直央は今回は保健室に鍵を掛けるだけで済んだが、いつ凶悪な犯罪行為に走ってもおかしくないほどに追い込まれている。直央がちゃんと反抗すれば何とかなるかもしれないが、ほぼ洗脳状態にあってそれも難しそう。解決は、直央を保護するか、誰かが捕まるか、高校まで我慢するかしかないのではないか。
翅の父親について
次は翅の父親。翅は優秀な兄弟と比較されて、父親から疎んじられている。階段で子供に手をあげるのは、誰でも大事故につながると予測できるので、大問題である。
さらに病院にも晋吾の父親が連れて行っているので、当然ながら虐待や傷害罪が疑われる。それなのに晋吾の父親も医師も割と呑気にしているのが、どうも噛み合わない。翅がいくら拒否しても、即警察に通報が当然だ。以前に樹の傷害事件でも、学校側がのほほんとしていたが、この世界では傷害や暴行はあまり問題にならないのだろうか。
子供に手をあげる親などは許してはいけないので、こういうのは容赦なく引き離すべきだし、アニメの中でもそうなるべきだと思う。特に『星合の空』はリアルな思春期の問題にフィーチャーしているので、その対処もリアルに描くべきだ。なあなあでやり過ごしてはいけない。
翅が晋吾の家の前に来ているのを直感で感じ取っていたのか、晋吾が外に出るシーンは良かった。2人の絆が垣間見られる場面だった。
晋吾と両親の関係
最後に晋吾の家庭。どうやら母親のセリフから、晋吾と晋吾の母親は血が繋がっていないようだ。そのために母親から冷たくされているのだろうか。普通こういうケースは、母親が逆によそよそしく接することが多いと思うので、珍しいなと思った。
こちらは父親が比較的まともなので、まだ救われている。ただ、母親が晋吾のことを嫌っていたら、父親も何か言うのが普通だと思うのに、言わせるがままにしているのも良くないが。まあ言っても無駄なのかもしれないけど。
御杖さんと凜太朗の関係
ちょっと気になったのは杏がいなくなって、御杖さんがなぜか凜太朗を真っ先に呼んだシーンだった。その場に部長の柊真がいるのに、なぜ御杖さんは凜太朗を呼んだのか。しかも下の名前で。柊真が頼りにならないと思われているのか、凜太朗を一番信頼しているのか。

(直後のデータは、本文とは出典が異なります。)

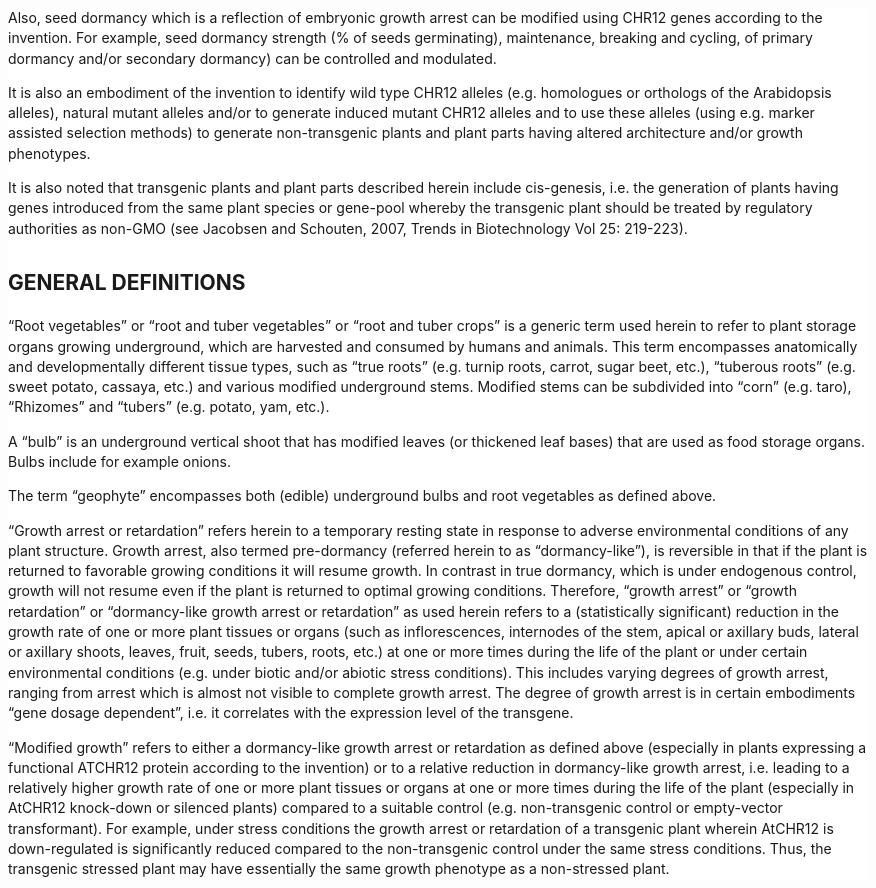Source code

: Also, seed dormancy which is a reflection of embryonic growth arrest can be modified using CHR12 genes according to the invention. For example, seed dormancy strength (% of seeds germinating), maintenance, breaking and cycling, of primary dormancy and/or secondary dormancy) can be controlled and modulated.

It is also an embodiment of the invention to identify wild type CHR12 alleles (e.g. homologues or orthologs of the Arabidopsis alleles), natural mutant alleles and/or to generate induced mutant CHR12 alleles and to use these alleles (using e.g. marker assisted selection methods) to generate non-transgenic plants and plant parts having altered architecture and/or growth phenotypes.

It is also noted that transgenic plants and plant parts described herein include cis-genesis, i.e. the generation of plants having genes introduced from the same plant species or gene-pool whereby the transgenic plant should be treated by regulatory authorities as non-GMO (see Jacobsen and Schouten, 2007, Trends in Biotechnology Vol 25: 219-223).

## GENERAL DEFINITIONS

“Root vegetables” or “root and tuber vegetables” or “root and tuber crops” is a generic term used herein to refer to plant storage organs growing underground, which are harvested and consumed by humans and animals. This term encompasses anatomically and developmentally different tissue types, such as “true roots” (e.g. turnip roots, carrot, sugar beet, etc.), “tuberous roots” (e.g. sweet potato, cassaya, etc.) and various modified underground stems. Modified stems can be subdivided into “corn” (e.g. taro), “Rhizomes” and “tubers” (e.g. potato, yam, etc.).

A “bulb” is an underground vertical shoot that has modified leaves (or thickened leaf bases) that are used as food storage organs. Bulbs include for example onions.

The term “geophyte” encompasses both (edible) underground bulbs and root vegetables as defined above.

“Growth arrest or retardation” refers herein to a temporary resting state in response to adverse environmental conditions of any plant structure. Growth arrest, also termed pre-dormancy (referred herein to as “dormancy-like”), is reversible in that if the plant is returned to favorable growing conditions it will resume growth. In contrast in true dormancy, which is under endogenous control, growth will not resume even if the plant is returned to optimal growing conditions. Therefore, “growth arrest” or “growth retardation” or “dormancy-like growth arrest or retardation” as used herein refers to a (statistically significant) reduction in the growth rate of one or more plant tissues or organs (such as inflorescences, internodes of the stem, apical or axillary buds, lateral or axillary shoots, leaves, fruit, seeds, tubers, roots, etc.) at one or more times during the life of the plant or under certain environmental conditions (e.g. under biotic and/or abiotic stress conditions). This includes varying degrees of growth arrest, ranging from arrest which is almost not visible to complete growth arrest. The degree of growth arrest is in certain embodiments “gene dosage dependent”, i.e. it correlates with the expression level of the transgene.

“Modified growth” refers to either a dormancy-like growth arrest or retardation as defined above (especially in plants expressing a functional ATCHR12 protein according to the invention) or to a relative reduction in dormancy-like growth arrest, i.e. leading to a relatively higher growth rate of one or more plant tissues or organs at one or more times during the life of the plant (especially in AtCHR12 knock-down or silenced plants) compared to a suitable control (e.g. non-transgenic control or empty-vector transformant). For example, under stress conditions the growth arrest or retardation of a transgenic plant wherein AtCHR12 is down-regulated is significantly reduced compared to the non-transgenic control under the same stress conditions. Thus, the transgenic stressed plant may have essentially the same growth phenotype as a non-stressed plant.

杏がいなくなって最初に率先して動いたのが夏南子だったのも、さすが女性だなと感じた。一方で、普通だったら女子の顧問の先生にも伝えるべきだし、女子部員も一緒に探してもいいと思うんだが、それがなかったのは違和感があった。細部で、ん?と思うようなところがいくつかあるのは、ちょっと残念。